[Stored items]

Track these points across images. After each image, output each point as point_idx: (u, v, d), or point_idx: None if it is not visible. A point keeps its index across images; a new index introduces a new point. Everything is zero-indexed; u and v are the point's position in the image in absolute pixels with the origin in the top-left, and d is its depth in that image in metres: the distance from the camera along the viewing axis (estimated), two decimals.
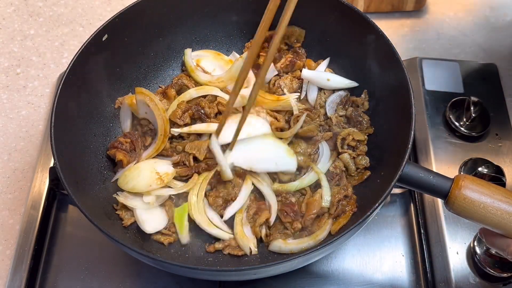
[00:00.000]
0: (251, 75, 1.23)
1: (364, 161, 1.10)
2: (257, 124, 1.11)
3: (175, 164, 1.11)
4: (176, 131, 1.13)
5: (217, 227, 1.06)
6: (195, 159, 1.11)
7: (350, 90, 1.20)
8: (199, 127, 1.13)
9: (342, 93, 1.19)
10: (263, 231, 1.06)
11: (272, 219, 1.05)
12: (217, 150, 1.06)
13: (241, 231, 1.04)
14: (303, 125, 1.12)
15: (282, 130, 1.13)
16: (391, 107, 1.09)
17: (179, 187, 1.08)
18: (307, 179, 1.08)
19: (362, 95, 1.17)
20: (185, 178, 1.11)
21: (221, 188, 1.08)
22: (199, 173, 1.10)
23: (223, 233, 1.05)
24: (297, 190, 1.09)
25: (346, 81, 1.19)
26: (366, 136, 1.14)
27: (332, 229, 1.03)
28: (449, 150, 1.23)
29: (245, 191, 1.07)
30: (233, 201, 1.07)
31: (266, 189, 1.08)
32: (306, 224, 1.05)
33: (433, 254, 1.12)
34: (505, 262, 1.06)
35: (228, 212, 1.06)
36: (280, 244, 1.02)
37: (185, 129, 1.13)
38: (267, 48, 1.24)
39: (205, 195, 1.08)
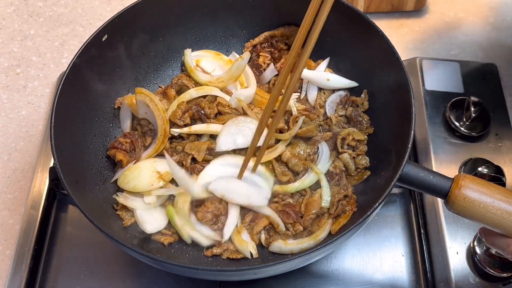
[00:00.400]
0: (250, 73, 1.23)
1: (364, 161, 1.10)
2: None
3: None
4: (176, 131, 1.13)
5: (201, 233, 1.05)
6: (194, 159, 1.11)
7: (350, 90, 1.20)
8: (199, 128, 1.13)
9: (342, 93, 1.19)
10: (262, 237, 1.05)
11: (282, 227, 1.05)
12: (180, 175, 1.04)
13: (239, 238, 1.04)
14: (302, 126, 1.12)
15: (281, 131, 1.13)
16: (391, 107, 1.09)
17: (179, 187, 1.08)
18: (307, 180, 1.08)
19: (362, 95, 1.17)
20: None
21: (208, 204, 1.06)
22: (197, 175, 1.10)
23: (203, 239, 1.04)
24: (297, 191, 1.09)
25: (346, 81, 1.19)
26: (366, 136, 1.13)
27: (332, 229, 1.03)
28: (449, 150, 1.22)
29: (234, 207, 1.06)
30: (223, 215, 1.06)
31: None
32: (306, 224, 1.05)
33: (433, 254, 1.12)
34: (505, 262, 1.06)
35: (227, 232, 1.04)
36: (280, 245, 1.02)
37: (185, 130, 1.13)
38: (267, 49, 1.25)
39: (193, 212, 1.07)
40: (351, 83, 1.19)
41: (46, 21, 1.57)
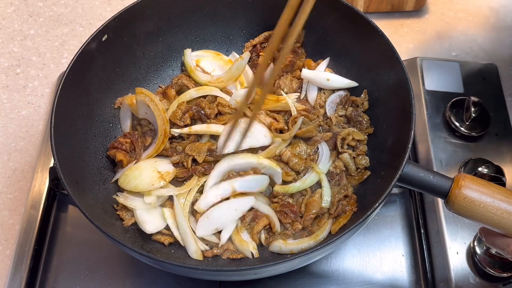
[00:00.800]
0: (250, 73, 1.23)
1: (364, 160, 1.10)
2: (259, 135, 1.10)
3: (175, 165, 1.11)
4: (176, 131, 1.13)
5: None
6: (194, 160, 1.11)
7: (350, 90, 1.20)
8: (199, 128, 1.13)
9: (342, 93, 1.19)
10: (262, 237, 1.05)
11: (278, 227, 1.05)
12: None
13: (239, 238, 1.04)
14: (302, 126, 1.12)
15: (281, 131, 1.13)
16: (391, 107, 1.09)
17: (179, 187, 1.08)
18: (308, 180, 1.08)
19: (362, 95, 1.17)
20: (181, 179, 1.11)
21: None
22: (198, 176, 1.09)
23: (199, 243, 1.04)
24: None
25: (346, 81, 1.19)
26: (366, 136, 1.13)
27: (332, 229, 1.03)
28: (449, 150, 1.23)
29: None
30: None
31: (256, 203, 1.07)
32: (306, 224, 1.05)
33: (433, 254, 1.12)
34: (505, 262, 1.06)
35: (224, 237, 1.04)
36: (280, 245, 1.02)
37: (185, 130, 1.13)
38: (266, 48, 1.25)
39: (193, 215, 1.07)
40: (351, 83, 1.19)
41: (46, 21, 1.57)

---

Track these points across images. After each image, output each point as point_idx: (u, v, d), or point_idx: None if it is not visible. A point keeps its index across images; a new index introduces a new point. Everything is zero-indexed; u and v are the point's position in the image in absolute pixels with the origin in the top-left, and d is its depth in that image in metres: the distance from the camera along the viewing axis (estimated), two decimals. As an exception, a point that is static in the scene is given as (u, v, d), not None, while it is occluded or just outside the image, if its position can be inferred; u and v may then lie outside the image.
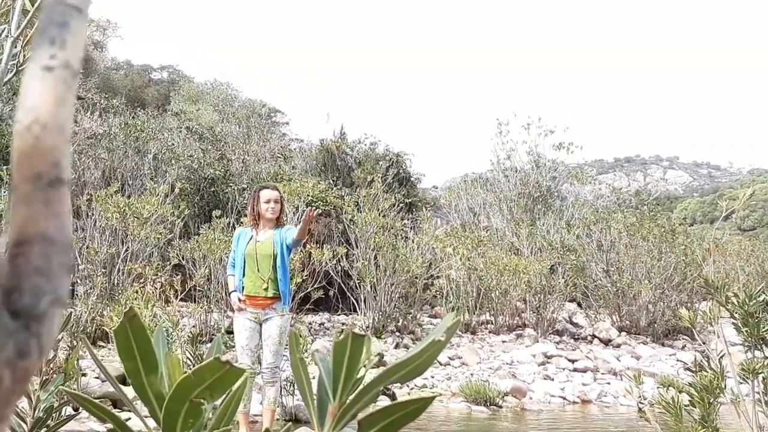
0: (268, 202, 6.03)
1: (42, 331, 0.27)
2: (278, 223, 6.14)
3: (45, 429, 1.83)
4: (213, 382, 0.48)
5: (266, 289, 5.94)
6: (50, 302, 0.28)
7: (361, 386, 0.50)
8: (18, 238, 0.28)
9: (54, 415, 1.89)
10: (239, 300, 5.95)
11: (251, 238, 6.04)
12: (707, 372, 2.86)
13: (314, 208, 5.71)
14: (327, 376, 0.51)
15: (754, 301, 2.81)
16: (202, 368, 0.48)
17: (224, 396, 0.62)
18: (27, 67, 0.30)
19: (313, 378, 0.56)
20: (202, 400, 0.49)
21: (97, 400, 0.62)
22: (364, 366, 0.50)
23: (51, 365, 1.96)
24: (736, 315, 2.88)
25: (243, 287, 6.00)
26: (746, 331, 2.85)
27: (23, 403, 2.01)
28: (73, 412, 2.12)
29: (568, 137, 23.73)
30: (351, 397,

Aim of the exercise
Show the lines above with "depth".

Answer to the problem
Track these points across images. After each image, output each point as point_idx: (u, v, d), or point_idx: None if it is not visible. A point keeps its index across images; a new index introduces a new point. Everything is zero-indexed; u and v are the point's position in the image in absolute pixels with the origin in the top-left, and d is its depth in that image in metres: the distance from the camera along the viewing axis (estimated), two decimals.
Track these points across images. After each image, output each point as point_idx: (u, v, d), or point_idx: None if it is not visible. A point keeps its index across images; a new index introduces a new point. Everything is zero-indexed; u and v are the point's position in the image in absolute pixels with the origin in the top-left, and d is its depth in that image in metres: the distance from the camera along the viewing axis (estimated), two decimals. As an exception, a point that is static in the scene is given as (u, v, d), not None, while it is occluded or just outside the image, if its position can be inferred; u and v may then lie outside the image.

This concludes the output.